The King, Queen, and Princess Dowager were beyond measure enraged at this degradation of their house; but the misfortune was regarded with indifference or ridiculed by almost every one else. Yet though the King was not pitied, no indulgence was shown to the Duke; even the Opposition giving him up as Lutterell’s sister had been the object of his choice. The zealous—that is, the servile courtiers were loud in their condemnation. Even the placid and plausible Lord Barrington pronounced that the new Princess deserved to lose her head,—a wretched imitation of Lord Clarendon’s[210] outrageous strain of affectation, who pretended to demand the trial and execution of his own daughter for marrying the Duke of York. The Duchess of Buckingham, natural daughter of James the Second, a steady and active Jacobite, observing Sir Robert Walpole’s partiality to his natural daughter, Lady Mary, sent for him, and asked him if he recollected what had not been thought too great a reward to Lord Clarendon for restoring the royal family? He pretended not to understand her. She said, Was not the Duke of York allowed to marry his daughter? Sir Robert smiled, but told her he was content with the honours he had attained. He little thought his natural granddaughter would obtain a rank he declined for his natural daughter!

The Duke of Cumberland’s marriage was, indeed, a heavy blow on Lady Waldegrave, and seemed to cut off all hopes of the King’s permitting the Duke of Gloucester to acknowledge her for his wife. It might even inspire the King with the thought of, or furnish him with an excuse for, breaking such marriages.

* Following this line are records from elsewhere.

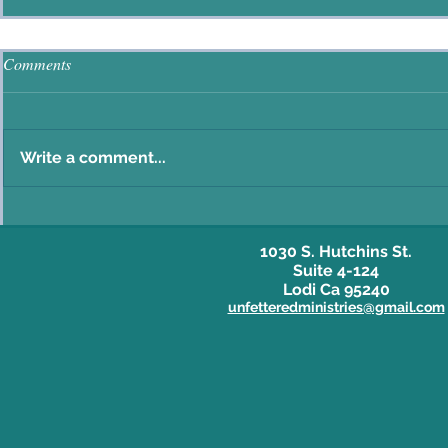
Comments
Write a comment...
1030 S. Hutchins St.
Suite 4-124
Lodi Ca 95240
unfetteredministries@gmail.com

At the best it would be a great drawback on her dignity. The honour became less valuable when shared with Lutterell’s sister; and though hitherto all the world had paid her distinguished regard, and, from her singular piety, virtue, and propriety of behaviour, had concurred in believing her married, her situation became more problematic when Mrs. Horton assumed the title of Duchess of Cumberland, and she did not dare to wear that of Duchess of Gloucester.

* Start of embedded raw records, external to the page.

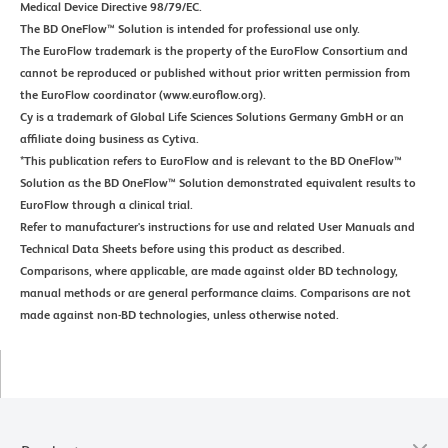
Medical Device Directive 98/79/EC.
The BD OneFlow™ Solution is intended for professional use only.
The EuroFlow trademark is the property of the EuroFlow Consortium and
cannot be reproduced or published without prior written permission from
the EuroFlow coordinator (www.euroflow.org).
Cy is a trademark of Global Life Sciences Solutions Germany GmbH or an
affiliate doing business as Cytiva.
*This publication refers to EuroFlow and is relevant to the BD OneFlow™
Solution as the BD OneFlow™ Solution demonstrated equivalent results to
EuroFlow through a clinical trial.
Refer to manufacturer's instructions for use and related User Manuals and
Technical Data Sheets before using this product as described.
Comparisons, where applicable, are made against older BD technology,
manual methods or are general performance claims. Comparisons are not
made against non-BD technologies, unless otherwise noted.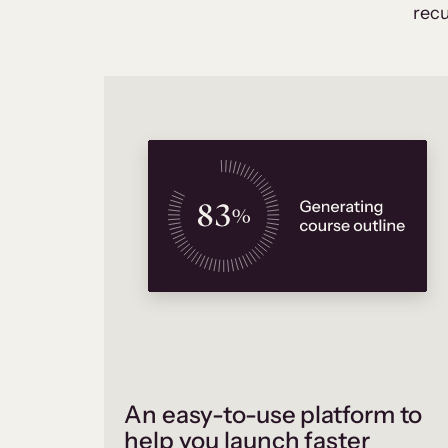
recu
An easy-to-use platform to
help you launch faster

It was still more remarkable that every one of the four eldest royal brothers either had married, were said to have married, or were on the point of marrying, subjects. Edward Duke of York had made love to Lady Mary Coke, whose great birth, great ambition and pride, and untainted virtue, had certainly never entertained his addresses in a criminal light. In truth, for some time his attachment had seemed serious; and though it had not only worn away for the two last years of his life, but that he had made a jest of her pretensions, he had written her such letters as at least she chose to construe into promises of marriage, and which, to colour the immoderate grief she acted for his death, she carried to Princess Amelie, as proofs that her trust had been well founded: but, as the Duke was very liberal of his overtures, there was a young Irish gentlewoman, whose intellects not being sound, proclaimed herself loudly his widow. The Dukes of Gloucester and Cumberland had, as I have said, gone much farther; and the King himself, as I have mentioned, seemed to have designed to make Lady Sarah Lenox his Queen.